■ **Required work**
a. In the commentary, which evangelist is the only one to mention the punishment?
b. Please rewrite the commentary from "7. But when" up to and including "ready to follow.", replacing "banquet" with "feast".
c. List everything the commentary names as snares that bind every man more closely to the earth.

:: Page extract

Besides, it deserves our attention, that ungodly men hold out fair pretences for rejecting the grace of God; as if their indolence might be excused, because they are entirely occupied with the affairs of the present life, and care little about a heavenly inheritance. But we see how Christ takes from us all such excuses, that no man may imagine it to be of any advantage for him to plead that he is detained by engagements of an earthly nature. On the contrary, men commit a double fault, when they allow themselves to be retarded by those things which are in themselves lawful, and which ought rather to have aided their progress. For why does God allow us the conveniences of the present life, but in order to draw us to himself? And yet so far is it from being true, that all have earnest desires towards heaven, in proportion as they are assisted by acts of the Divine kindness, that even holy marriage, and fields, and other riches, are so many snares to bind every man more closely to the earth.

7. But when the king heard it. This punishment is mentioned by Matthew alone; for Luke makes no mention of any outrage committed on the servants. Both concur in stating, that those who did not come at the appointed time were shut out, and deprived of the honor of being present at the banquet. But this doctrine applies equally to us; for the same destruction which Christ denounces against the Jews awaits all the ungodly, who violently oppose the ministers of the Gospel. Those who are so entirely occupied with earthly cares, as to set no value on the divine invitation, will at length perish miserably in famine and want; and therefore, whenever God calls us, let us be prepared and ready to follow.

::::
:: Data shown

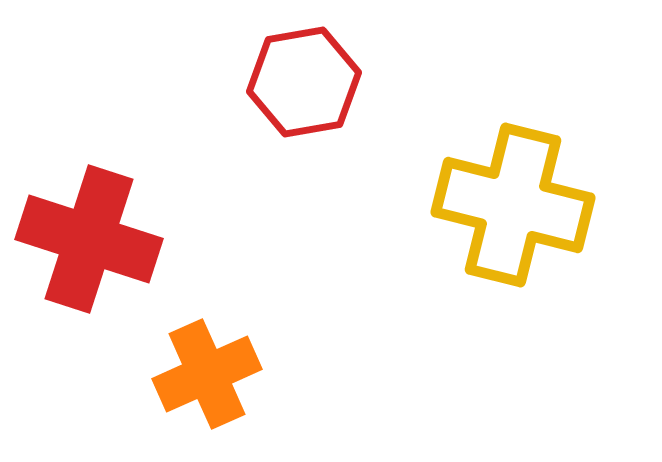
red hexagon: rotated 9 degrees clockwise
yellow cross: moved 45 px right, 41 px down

::::

■ **Answers given**
a. Matthew.

b.
7. But when the king heard it. This punishment is mentioned by Matthew alone; for Luke makes no mention of any outrage committed on the servants. Both concur in stating, that those who did not come at the appointed time were shut out, and deprived of the honor of being present at the feast. But this doctrine applies equally to us; for the same destruction which Christ denounces against the Jews awaits all the ungodly, who violently oppose the ministers of the Gospel. Those who are so entirely occupied with earthly cares, as to set no value on the divine invitation, will at length perish miserably in famine and want; and therefore, whenever God calls us, let us be prepared and ready to follow.

c. Holy marriage, fields, and other riches.